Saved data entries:
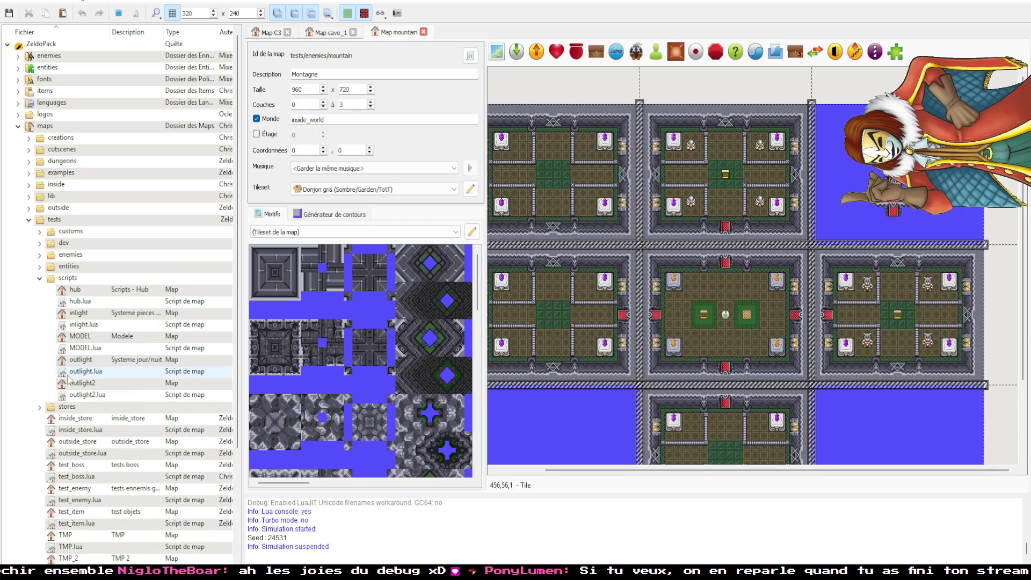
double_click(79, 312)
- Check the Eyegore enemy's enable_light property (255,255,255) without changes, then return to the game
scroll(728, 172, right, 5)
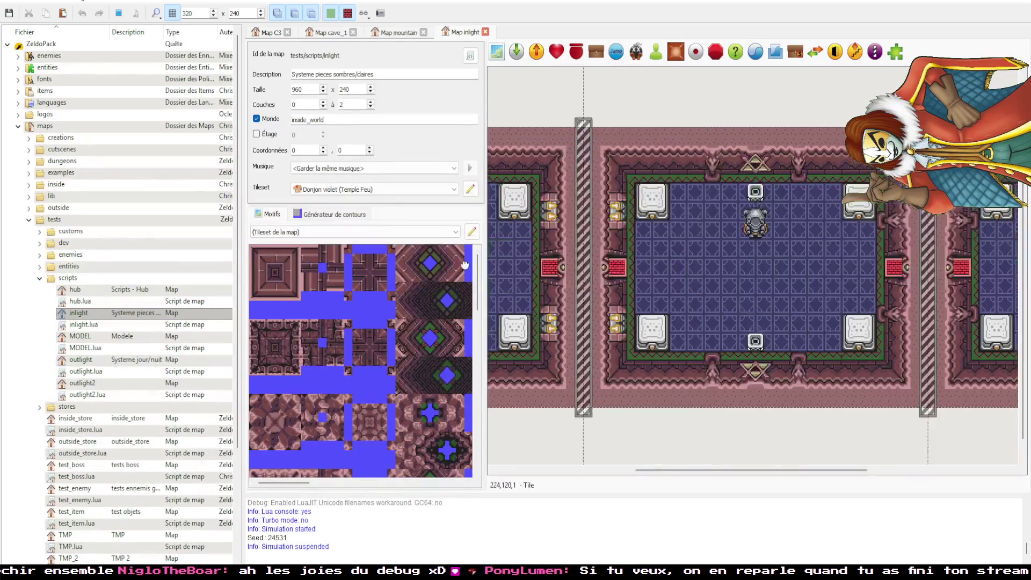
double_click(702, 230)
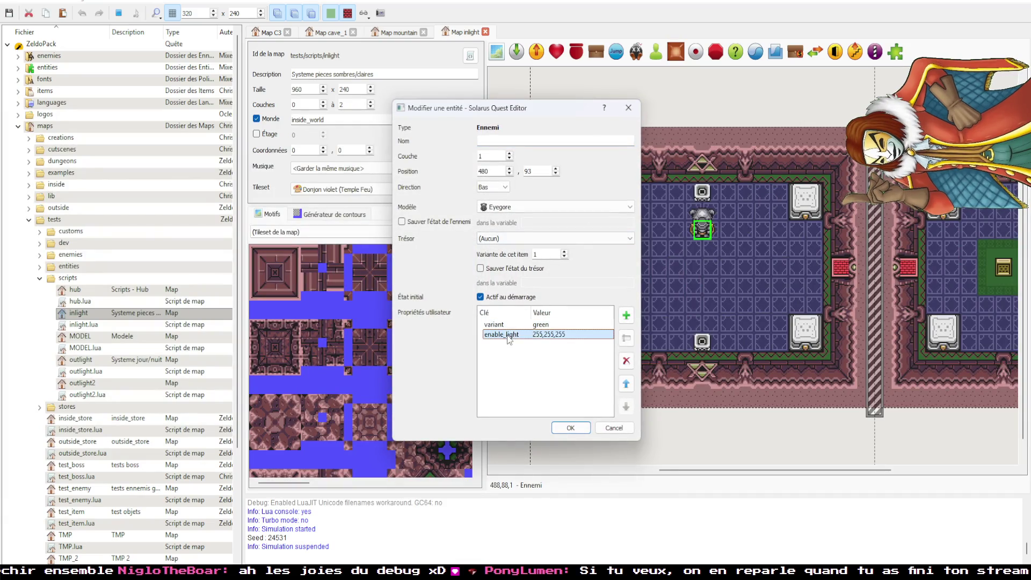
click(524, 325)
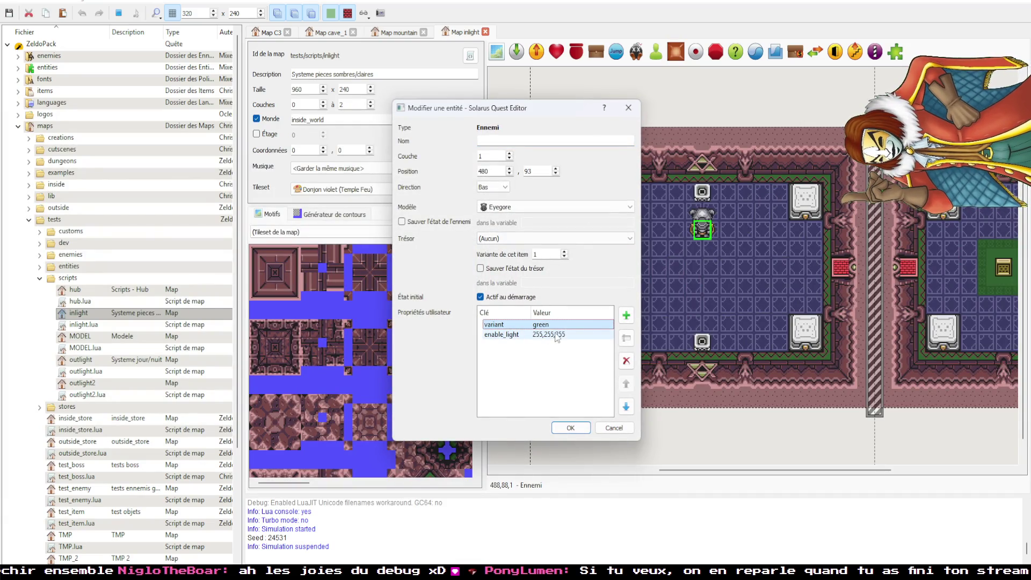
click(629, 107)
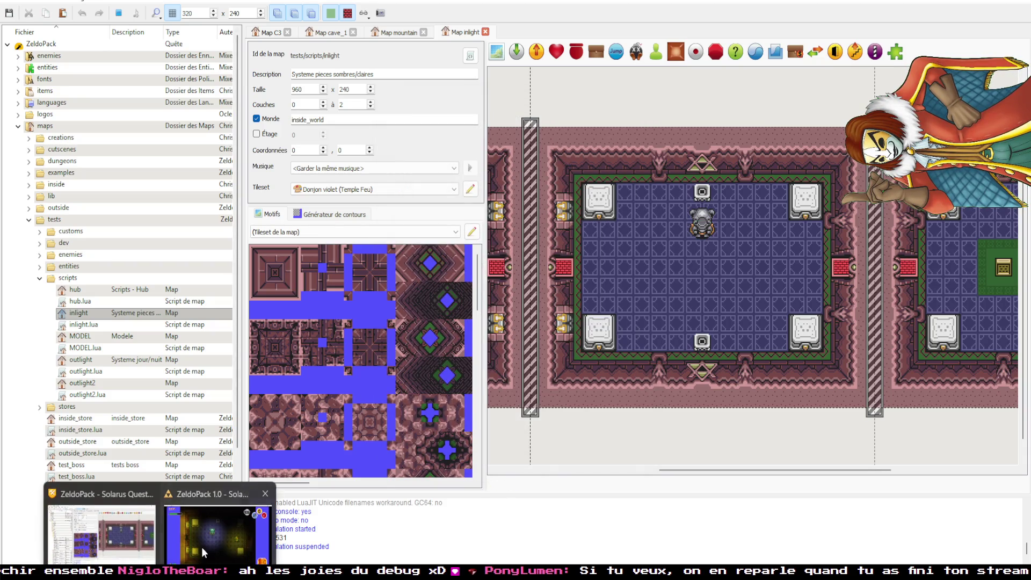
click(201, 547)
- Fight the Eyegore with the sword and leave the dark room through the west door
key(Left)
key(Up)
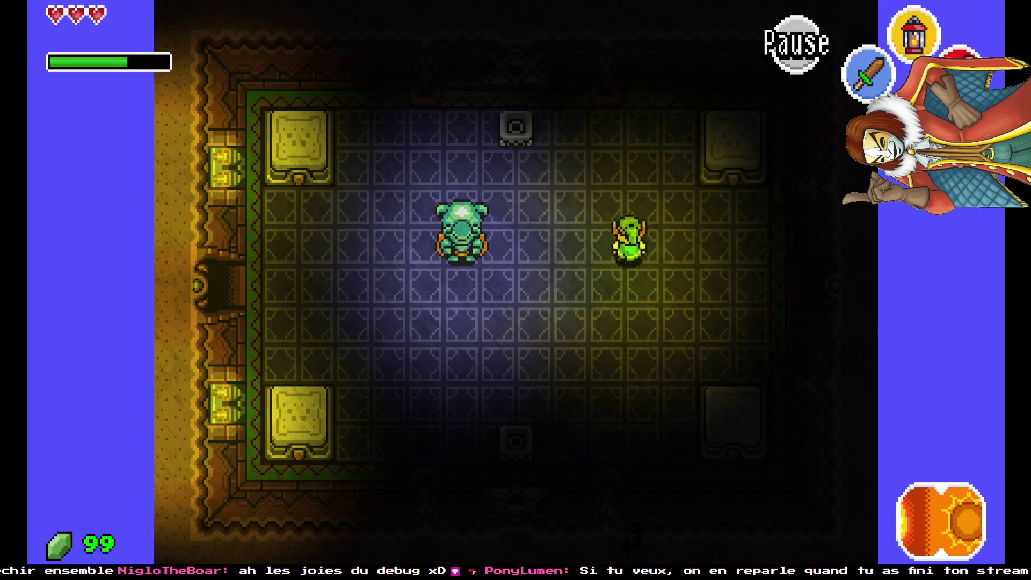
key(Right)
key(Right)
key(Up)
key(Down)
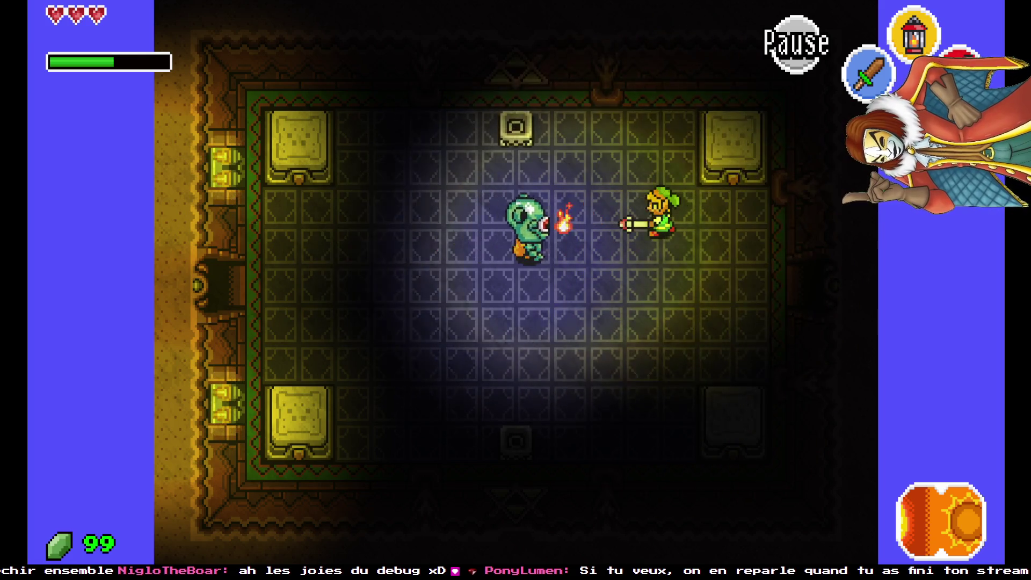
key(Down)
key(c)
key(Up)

= Exercise instructions =
Pick up at the line containing "- Fight the" and copy each line exactly until the data ends, including that last line; copy no pictures.

= Exercise result =
- Fight the Eyegore with the sword and leave the dark room through the west door
key(Left)
key(Up)
key(Right)
key(Right)
key(Up)
key(Down)
key(Down)
key(c)
key(Up)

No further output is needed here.